◆ The task: The records below are to be reproduced exactly, and no picture should appear in the copy.

Stored data entries
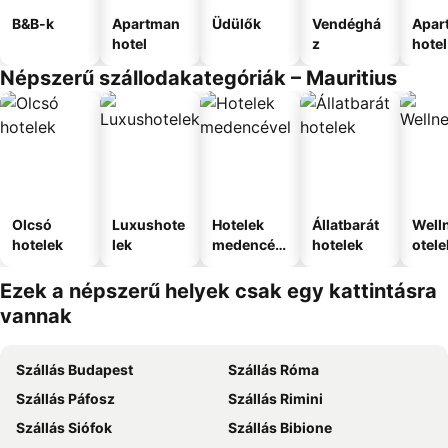
B&B-k
Apartman
Üdülők
Vendéghá
Apar
hotel
z
hotel
Népszerű szállodakategóriák – Mauritius
Olcsó
Luxushote
Hotelek
Állatbarát
Well
hotelek
lek
medencév
hotelek
otele
el
Ezek a népszerű helyek csak egy kattintásra
vannak
Szállás Budapest
Szállás Róma
Szállás Páfosz
Szállás Rimini
Szállás Siófok
Szállás Bibione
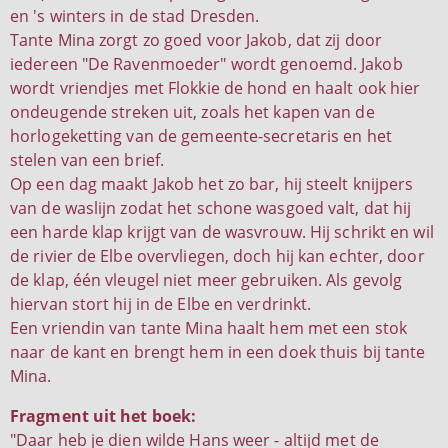
en 's winters in de stad Dresden.
Tante Mina zorgt zo goed voor Jakob, dat zij door
iedereen "De Ravenmoeder" wordt genoemd. Jakob
wordt vriendjes met Flokkie de hond en haalt ook hier
ondeugende streken uit, zoals het kapen van de
horlogeketting van de gemeente-secretaris en het
stelen van een brief.
Op een dag maakt Jakob het zo bar, hij steelt knijpers
van de waslijn zodat het schone wasgoed valt, dat hij
een harde klap krijgt van de wasvrouw. Hij schrikt en wil
de rivier de Elbe overvliegen, doch hij kan echter, door
de klap, één vleugel niet meer gebruiken. Als gevolg
hiervan stort hij in de Elbe en verdrinkt.
Een vriendin van tante Mina haalt hem met een stok
naar de kant en brengt hem in een doek thuis bij tante
Mina.
Fragment uit het boek:
"Daar heb je dien wilde Hans weer - altijd met de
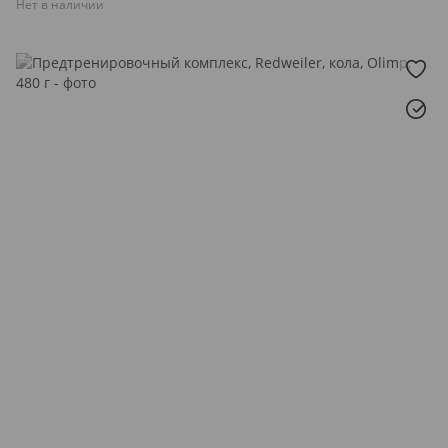
Нет в наличии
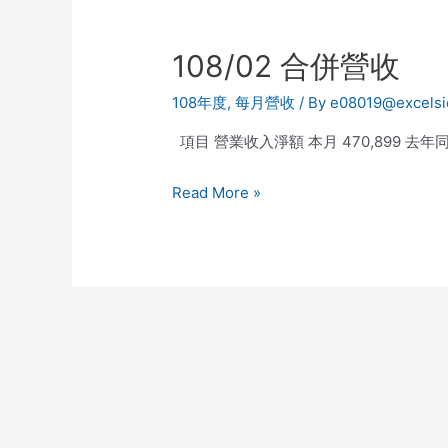
108/02 合併營收
108年度
,
每月營收
/ By
e08019@excelsi
項目 營業收入淨額 本月 470,899 去年同期 5
Read More »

◆ Solved problem:
B&B-k
Apartman
Üdülők
Vendéghá
Apar
hotel
z
hotel
Népszerű szállodakategóriák – Mauritius
Olcsó
Luxushote
Hotelek
Állatbarát
Well
hotelek
lek
medencév
hotelek
otele
el
Ezek a népszerű helyek csak egy kattintásra
vannak
Szállás Budapest
Szállás Róma
Szállás Páfosz
Szállás Rimini
Szállás Siófok
Szállás Bibione
en 's winters in de stad Dresden.
Tante Mina zorgt zo goed voor Jakob, dat zij door
iedereen "De Ravenmoeder" wordt genoemd. Jakob
wordt vriendjes met Flokkie de hond en haalt ook hier
ondeugende streken uit, zoals het kapen van de
horlogeketting van de gemeente-secretaris en het
stelen van een brief.
Op een dag maakt Jakob het zo bar, hij steelt knijpers
van de waslijn zodat het schone wasgoed valt, dat hij
een harde klap krijgt van de wasvrouw. Hij schrikt en wil
de rivier de Elbe overvliegen, doch hij kan echter, door
de klap, één vleugel niet meer gebruiken. Als gevolg
hiervan stort hij in de Elbe en verdrinkt.
Een vriendin van tante Mina haalt hem met een stok
naar de kant en brengt hem in een doek thuis bij tante
Mina.
Fragment uit het boek:
"Daar heb je dien wilde Hans weer - altijd met de
Нет в наличии
108/02 合併營收
108年度
,
每月營收
/ By
e08019@excelsi
項目 營業收入淨額 本月 470,899 去年同期 5
Read More »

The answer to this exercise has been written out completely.